知的財産情報(知財関連法律改正の動き) 商標法の一部改正法律案(議案番号:2110990)

2021年06月23日

議案番号:2110990

提案日:2021年6月23日

提案者:イ・ギュミン議員外10人

提案理由

現行法は、商標権又は専用実施権が侵害されると、商標権者又は専用実施権者(以下、「商標権者等」という。)は、商標権侵害に対する損害賠償を請求することができ、これに対して法院は、損害賠償額を算定するに当たり侵害者の利益額を商標権者等の損害と推定することができるように規定している。
しかし、損害額を算定するためには商標権者が侵害者の利益額を立証しなければならないが、侵害者が保有している営業秘密のような主要情報を商標権者等が確保して損害額を立証し、それを裁判過程で現出することは事実上不可能に近いため、それに対しては適正に立証責任が分配されるように制度を改善すべきであるという指摘がある。
一方、2016年の「特許法」の改正を通じて、特許権侵害による損害賠償額を算定するに当たり、法院の鑑定命令及び当事者の説明義務を付与し、侵害者に資料提出命令の対象・範囲を拡大する等における損害額算定制度の改善が行われた。しかし、現行法は、類似な領域を取り扱っているにも関わらず、制度変化の流れに追いつけず、そのため、訴訟時の被害当事者の実質的な救済は、特許権の侵害訴訟より難しい状況である。
そこで、侵害者の侵害行為で受けた損害額の算定のために鑑定人に対する当事者の説明義務を課し、迅速・正確な損害額の算定を図るようにする一方、侵害者が保有している証拠に対して提出命令の対象と範囲を拡大し、法院の証拠提出命令に対する不応時の制裁効果の導入を通じて、提出命令の実効性を向上し、デザイン権者の効果的な権利救済を図ろうとするものである。

主要内容

  1. 商標権等の侵害による損害額算定のために法院が鑑定を命じた際には、当事者は鑑定人に鑑定に必要な事項を説明するように義務化する(案第111条の2新設)。
  2. 商標権又は専用実施権の侵害訴訟において、法院が提出を命ずることができる要件に侵害行為の立証を含めるようにし、多様な電子記録媒体等も証拠として活用できるように提出対象を書類から資料に拡大する(案第114条第1項)。
  3. 証拠提出命令の拒否理由の妥当性を判断するために法官のみが予め確認する秘密審理手続制度を導入する(案第114条第2項新設)。
  4. 侵害の証明又は損害額の算定に必ず必要な場合には、営業秘密であっても提出義務を課し、法院の提出命令に従わない場合、相手方の主張事実を真実なものに認めるようにすることで、商標権者等の立証負担を緩和する(案第114条第3項から第5項まで新設)。

商標法の一部改正法律案

商標法の一部を次のように改正する。

第111条の2を次のように新設する。
第111条の2(鑑定事項の説明義務)商標権又は専用実施権の侵害訴訟において、法院が侵害による損害額の算定のために鑑定を命じた際には、当事者は、鑑定人に鑑定に必要な事項を説明しなければならない。
第114条の題目のうち、「書類」を「資料」とし、同条題目以外の部分を第1項とし、同条第1項(従前の題目以外の部分)の本文のうち、「侵害行為による損害を計算するのに必要な書類」を「侵害の証明又は侵害による損害を計算するのに必要な資料」とし、同条但し書のうち、「書類」をそれぞれ「資料」とし、同条第2項から第5項までを、それぞれ次のように新設する。
②法院は、資料の所持者が第1項による提出を拒否する正当な理由があると主張する場合には、その主張の当否を判断するために資料の提示を命ずることができる。
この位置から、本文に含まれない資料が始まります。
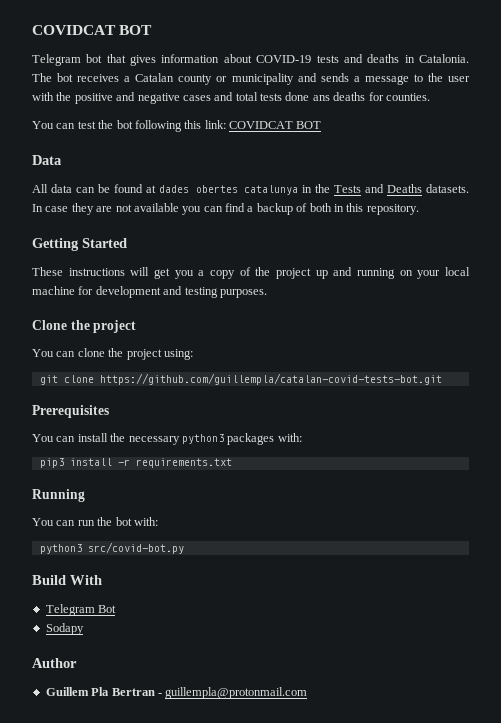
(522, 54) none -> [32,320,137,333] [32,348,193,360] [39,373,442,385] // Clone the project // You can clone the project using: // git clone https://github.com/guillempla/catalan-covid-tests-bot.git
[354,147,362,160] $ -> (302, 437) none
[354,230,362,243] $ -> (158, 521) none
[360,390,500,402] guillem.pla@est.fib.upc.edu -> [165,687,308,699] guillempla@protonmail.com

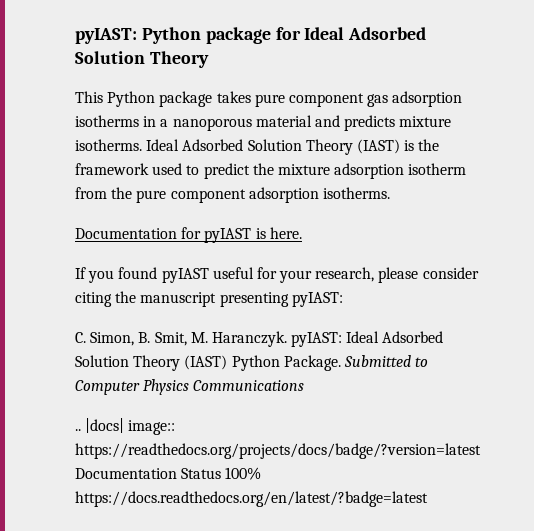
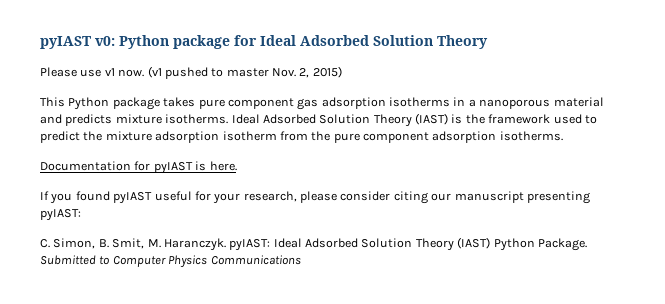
[75,28,137,44] pyIAST: -> [40,36,115,49] pyIAST v0:
(209, 59) none -> [40,66,342,79] // Please use v1 now. (v1 pushed to master Nov. 2, 2015)
[115,291,137,303] the -> [431,193,452,201] our
[75,418,176,435] [75,443,481,459] [75,467,262,480] [75,491,428,507] // .. |docs| image:: https://readthedocs.org/projects/docs/badge/?version=latest Documentation Status 100% https://docs.readthedocs.org/en/latest/?badge=latest -> (301, 260) none

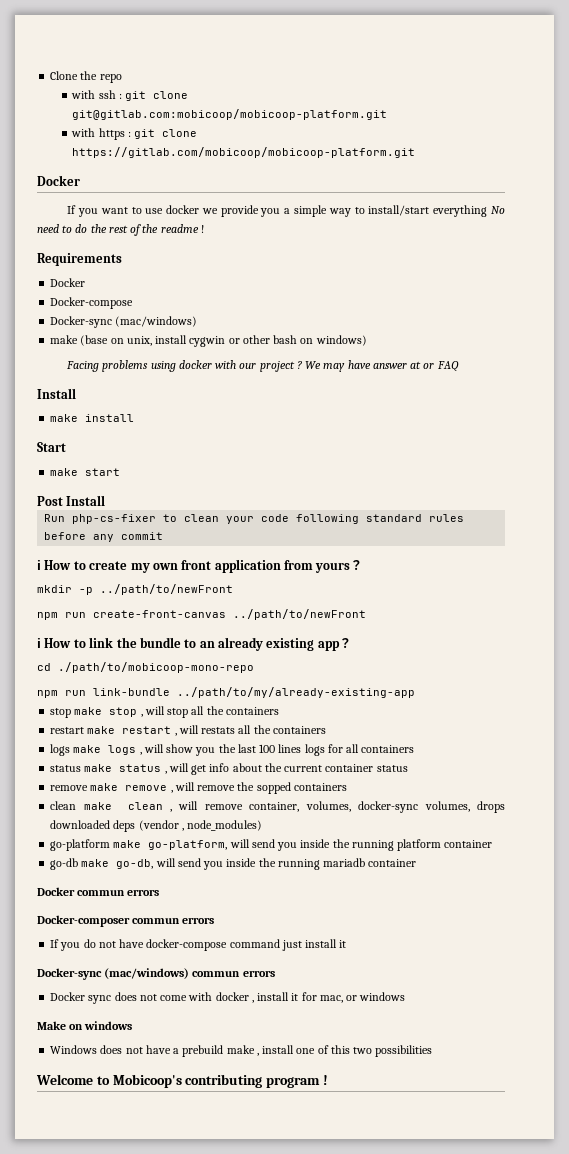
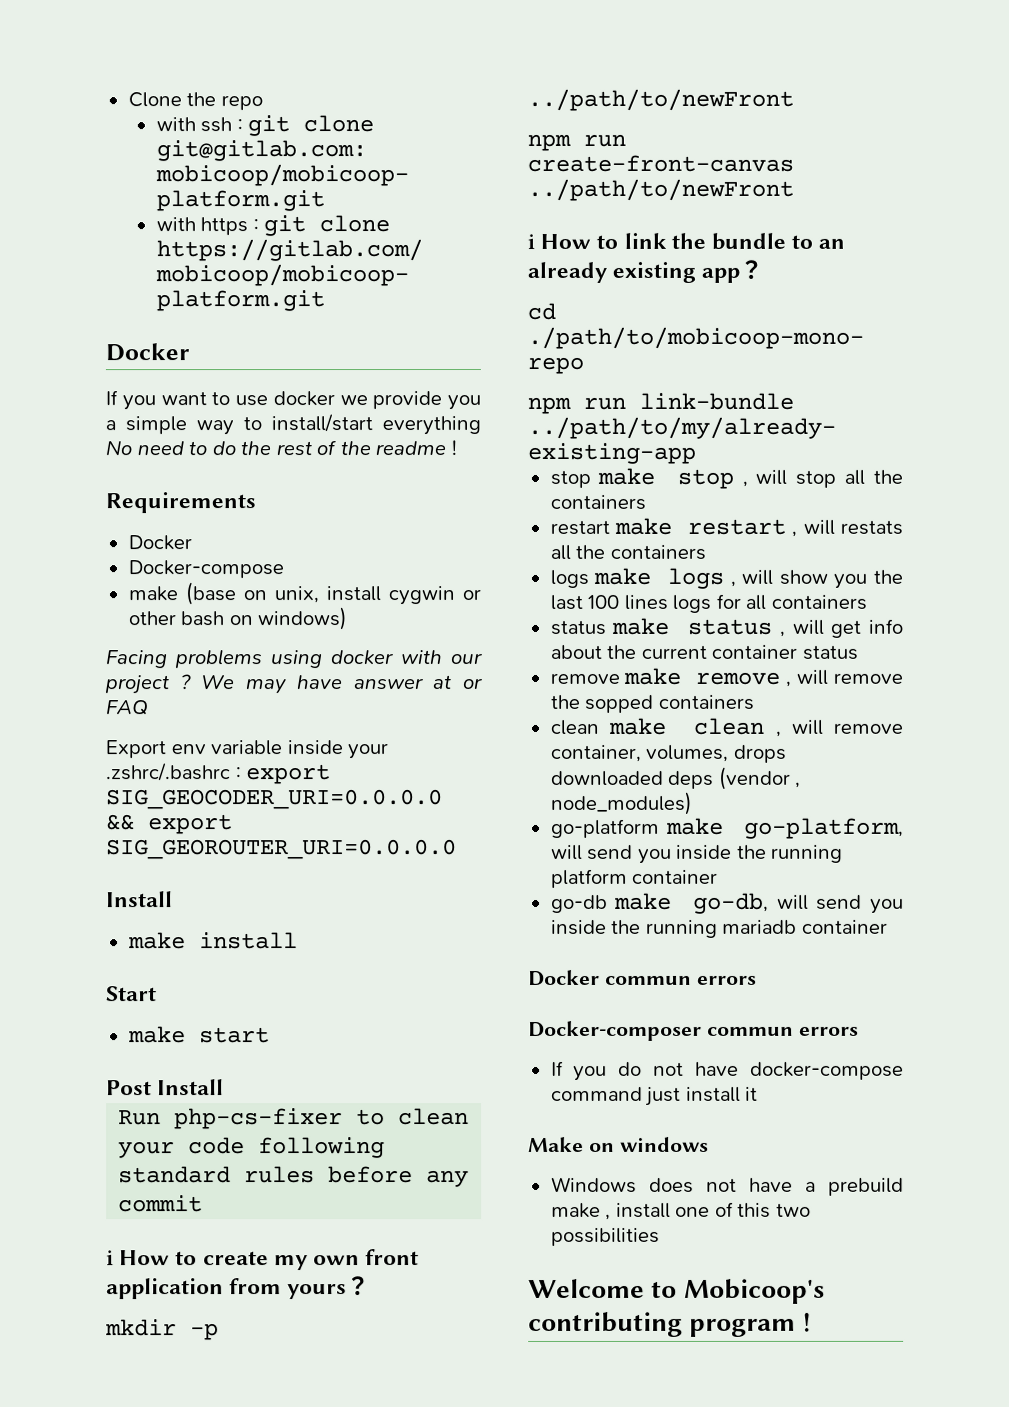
[50,316,198,328] // Docker-sync (mac/windows) -> (284, 569) none
(459, 366) none -> [106,740,390,760] [106,763,332,785] [106,789,443,810] [106,814,233,835] [106,839,457,860] // Export env variable inside your .zshrc/.bashrc : export SIG_GEOCODER_URI=0.0.0.0 && export SIG_GEOROUTER_URI=0.0.0.0
[358,801,470,813] docker-sync volumes, -> (730, 753) none
[37,968,275,980] [50,992,406,1004] // Docker-sync (mac/windows) commun errors // Docker sync does not come with docker , install it for mac, or windows -> (759, 1093) none

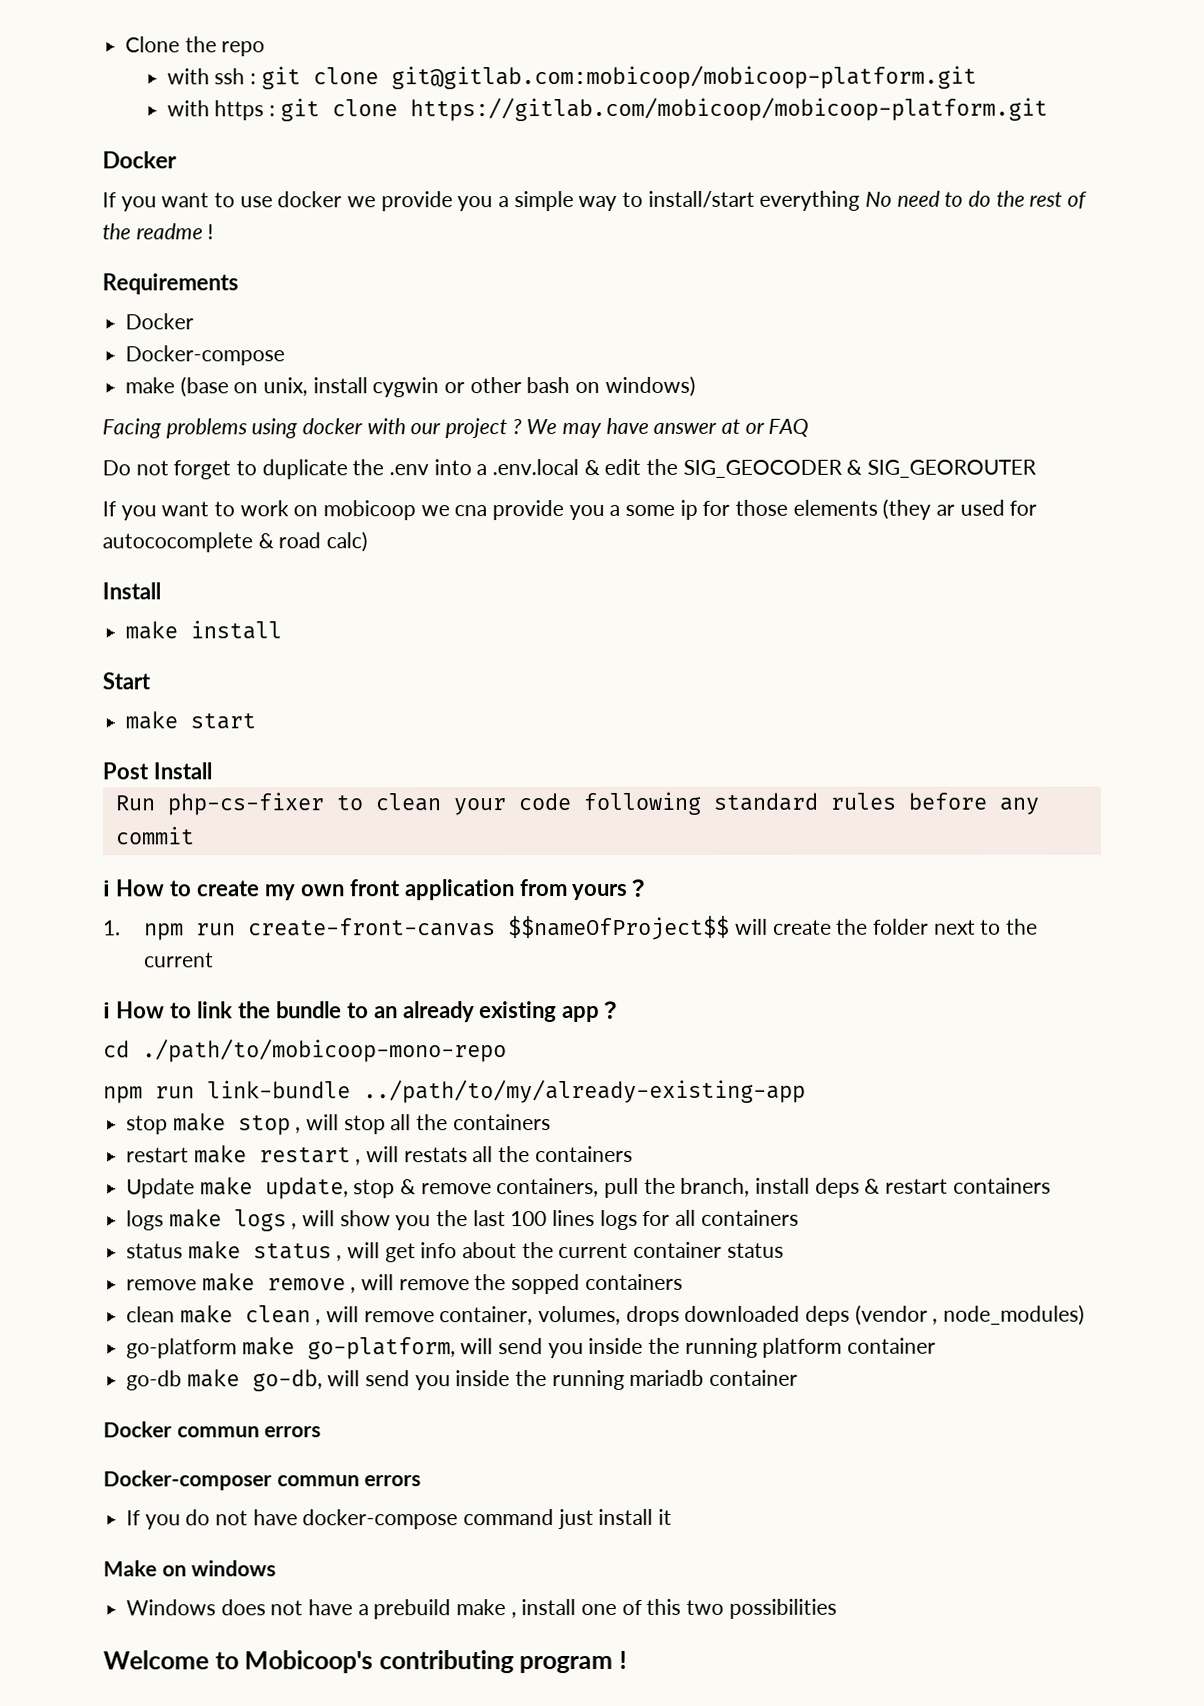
[106,740,390,760] [106,763,332,785] [106,789,443,810] [106,814,233,835] [106,839,457,860] Export env variable inside your .zshrc/.bashrc : export SIG_GEOCODER_URI=0.0.0.0 && export SIG_GEOROUTER_URI=0.0.0.0 -> [102,458,1038,480] [102,498,1038,521] [102,531,369,553] Do not forget to duplicate the .env into a .env.local & edit the SIG_GEOCODER & SIG_GEOROUTER // If you want to work on mobicoop we cna provide you a some ip for those elements (they ar used for autococomplete & road calc)
[105,1319,219,1341] [527,88,794,111] [527,133,626,151] [527,154,794,172] [527,178,794,201] mkdir -p ../path/to/newFront // npm run create-front-canvas ../path/to/newFront -> [103,915,1039,941] [144,952,215,968] 1. npm run create-front-canvas $$nameOfProject$$ will create the folder next to the current
(706, 552) none -> [126,1177,1051,1200] // Update make update, stop & remove containers, pull the branch, install deps & restart containers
この場合、法院は、その資料を他の者に見られるようにしてはならない。
③第1項により提出すべき資料が営業秘密(「不正競争防止及び営業秘密保護に関する法律」第2条第2号による営業秘密をいう。以下同じ。)に該当するが、侵害の証明又は損害額の算定に必ず必要な際には、第1項の但し書による正当な理由と見做さない。この場合、法院は、提出命令の目的内で閲覧できる範囲又は閲覧できる者を指定しなければならない。
④当事者が正当な理由無しに資料提出の命令に従わない際には、法院は、資料の記載に対する相手方の主張を真実と認めることができる。
⑤法院は、第4項に該当する場合、資料の提出を申請した当事者が資料の記載に関して具体的に主張することに著しく困難な事情があり、資料により証明する事実を他の証拠により証明することを期待し難い際には、その当事者が資料の記載により証明しようとする事実に関する主張を真実なものと認めることができる。
第227条第1項各号以外の部分における本文のうち、「営業秘密(「不正競争防止及び営業秘密保護に関する法律」第2条第2号による営業秘密をいう。以下同じ。)に」を「営業秘密に」とし、同項第1号のうち、準備書面又は既に調査し、若しくは調査しなければならない証拠」を「準備書面、既に調査し、若しくは調査しなければならない証拠又は第114条第3項により提出し、若しくは提出しなければならない資料」とする。

附則

第1条(施行日)この法律は、公布後3ヶ月が経過した日から施行する。
第2条(商標権又は専用実施権の侵害訴訟に関する適用例)第111条の2、第114条及び第227条第1項の改正規定は、この法律の施行後に提起される訴訟から適用する。